Try it:
From the line with "X550Y613D03*" through the final line, transcribe the material below character for character; include no other lines.

Stored data:
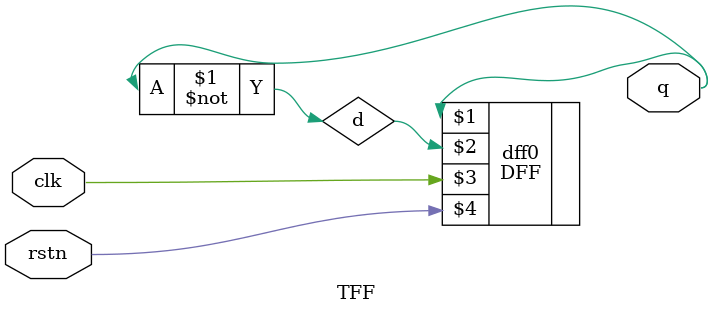
<source format=v>
module TFF(q, clk, rstn);
	output q;
	input clk, rstn;
	
	wire d;
	DFF dff0(q, d, clk, rstn);
	not n1(d,q);

endmodule

</source>
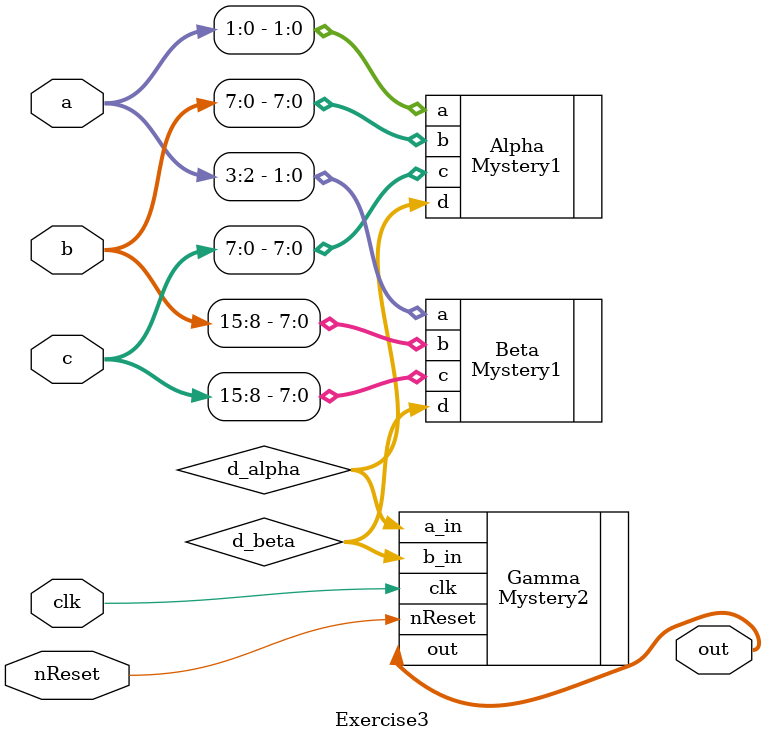
<source format=sv>
module Exercise3 (
    input clk,
    input nReset,
    input [3:0] a,
    input [15:0] b,
    input [15:0] c,
    output [15:0] out
);
    wire [7:0] d_alpha;
    wire [7:0] d_beta;
    
    Mystery1 Alpha(
        .a(a[1:0]),
        .b(b[7:0]),
        .c(c[7:0]),
        .d(d_alpha)
    );
    Mystery1 Beta(
        .a(a[3:2]),
        .b(b[15:8]),
        .c(c[15:8]),
        .d(d_beta)
    );
    Mystery2 Gamma(
        .clk(clk),
        .nReset(nReset),
        .a_in(d_alpha),
        .b_in(d_beta),
        .out(out)
    );

endmodule

</source>
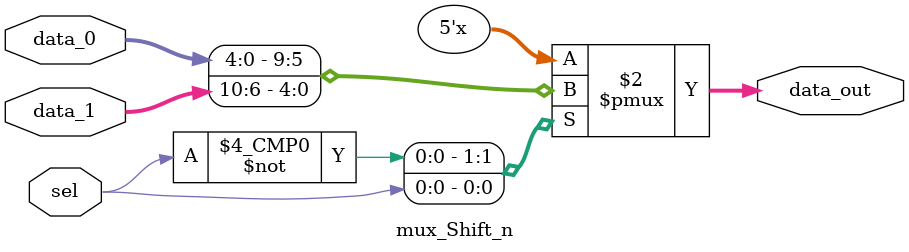
<source format=v>
module mux_Shift_n (
    input wire         sel,
    input wire  [31:0] data_0, // B
    input wire  [15:0] data_1, // inst[15:0]
    output reg [4:0] data_out
);
    always @(*) begin
        case (sel)
            1'd0: data_out = data_0[4:0]; // B[4:0]
            1'd1: data_out = data_1[10:6]; // inst[10:6]
        endcase 
    end 

endmodule
</source>
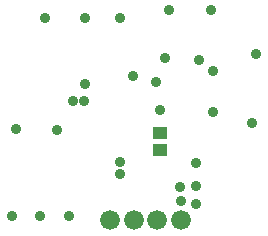
<source format=gbs>
%FSLAX23Y23*%
%MOIN*%
G04 EasyPC Gerber Version 16.0.6 Build 3249 *
%ADD122C,0.03600*%
%ADD73C,0.06600*%
%ADD109R,0.04931X0.04340*%
X0Y0D02*
D02*
D73*
X472Y133D03*
X551D03*
X630D03*
X709D03*
D02*
D109*
X639Y367D03*
Y424D03*
D02*
D122*
X145Y147D03*
X160Y438D03*
X240Y147D03*
X255Y808D03*
X295Y433D03*
X335Y147D03*
X350Y532D03*
X385D03*
X390Y588D03*
Y808D03*
X505Y288D03*
Y328D03*
Y808D03*
X550Y613D03*
X625Y593D03*
X640Y502D03*
X655Y673D03*
X670Y833D03*
X705Y243D03*
X710Y198D03*
X760Y188D03*
Y248D03*
Y323D03*
X770Y668D03*
X810Y833D03*
X815Y493D03*
Y632D03*
X945Y458D03*
X960Y688D03*
X0Y0D02*
M02*

</source>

Solution:
X550Y613D03*
X625Y593D03*
X640Y502D03*
X655Y673D03*
X670Y833D03*
X705Y243D03*
X710Y198D03*
X760Y188D03*
Y248D03*
Y323D03*
X770Y668D03*
X810Y833D03*
X815Y493D03*
Y632D03*
X945Y458D03*
X960Y688D03*
X0Y0D02*
M02*

</source>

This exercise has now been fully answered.